I'm creating an administrative interface/dashboard for a Django 1.7 project. Instead of creating a new admin application from scratch, I'm trying to use Django's built-in admin site. I have "root" (superuser) and "reviewer" (non-superuser) staff accounts. Both accounts are in the default "admin" group. Both accounts can log in to the admin site but some pages are accessible by both the root and reviewer accounts while access to others is limited to the superuser. I've created the two following views:
# mysite/apps/admin/views.py
from django.shortcuts import render
from django.contrib.auth.decorators import user_passes_test
#user_passes_test(lambda u: u.is_staff)
def all_admins(request, template):
return render(request, template)
#user_passes_test(lambda u: u.is_superuser)
def superuser_only(request, template):
return render(request, template)
The problem I'm running into is that if I log is using the reviewer account and click the anchor for the "superuser_only" page, I get the following error:
Page not found (404)
Request Method: GET
Request URL: http://localhost:8001/accounts/login/?next=/admin/super/
Using the URLconf defined in conf.urls, Django tried these URL patterns, in this order:
^admin/
^admin/all_admins/$ [name='all-admins']
^admin/super/$ [name='superuser-only']
The current URL, accounts/login/, didn't match any of these.
Is there something else I need to do to implement this superuser-only view and template so that this error doesn't occur if the reviewer clicks the link?

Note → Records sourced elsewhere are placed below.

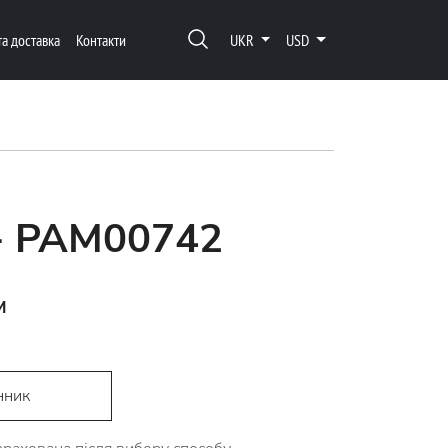
та доставка
Контакти
UKR
USD
 - PAM00742
м
D
нник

I followed the Django docs instructions and created my own copies of Django's base.html, base_site.html, and index.html templates in my mysite/apps/admin/templates/admin directory and then added the "all_admins" and "superuser_only" anchors to the bottom of the index.html page.
Here are my files:
# part of mysite/mysite/settings.py
TEMPLATE_DIRS = (
os.path.join(BASE_DIR, 'apps/admin/templates'),
os.path.join(BASE_DIR, 'apps/admin/templates/admin'),)
# mysite/mysite/urls.py
from django.conf.urls import patterns, include, url
from django.contrib import admin
admin.autodiscover()
urlpatterns = patterns('',
url(r'^admin/', include(admin.site.urls)),
url(r'^admin/all_admins/$',
'apps.admin.views.all_admins',
{'template': 'all_admins.html'},
name='all-admins'),
url(r'^admin/super/$',
'apps.admin.views.superuser_only',
{'template': 'superuser_only.html'},
name='superuser-only'),
)
Then user doesn't pass the test django redirects it to the login page. Defult url for this page is /accounts/login/. Set the LOGIN_URL setting to the admin's login page:
LOGIN_URL = 'admin:login'
Or, if you have non-staff users on the site, set the auth urls in the urls.py:
url('^accounts/', include('django.contrib.auth.urls')),
But this will require you to create several templates (login, logout, change password etc.)

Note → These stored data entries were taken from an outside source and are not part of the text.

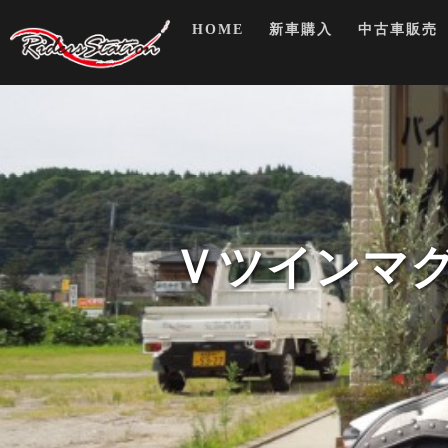
Skip
HOME
新車購入
中古車販売
to
content
Ｖツインマ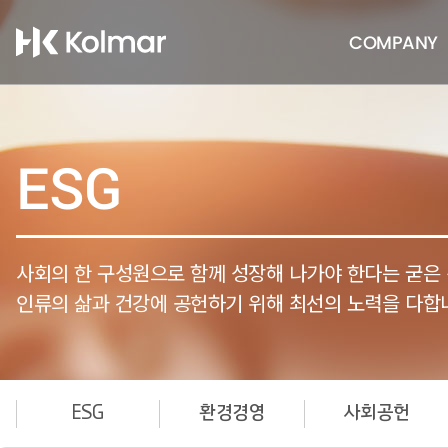
COMPANY
ESG
사회의 한 구성원으로 함께 성장해 나가야 한다는 굳은
인류의 삶과 건강에 공헌하기 위해 최선의 노력을 다합
ESG
환경경영
사회공헌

UPDATE: If you want to show a message in the login page then you can create the custom login template for admin. Add this line to your urls.py:
admin.site.login_template = 'my_login.html'
And then create my_login.html template which is extended from admin/login.html:
{% extends 'admin/login.html' %}
{% block content %}
{% if user.is_staff %}
<p class="errornote">You need to be a superuser to access that page.</p>
{% endif %}
{{ block.super }}
{% endblock %}
UPDATE 2: If you don't want to change site-wide LOGIN_URL or implement auth by including django.contrib.auth.urls in your urls.py then you can pass login_url parameter to the #user_passes_test decorator:
#user_passes_test(lambda u: u.is_superuser, login_url='/admin/login/')
def superuser_only(request, template):
return render(request, template)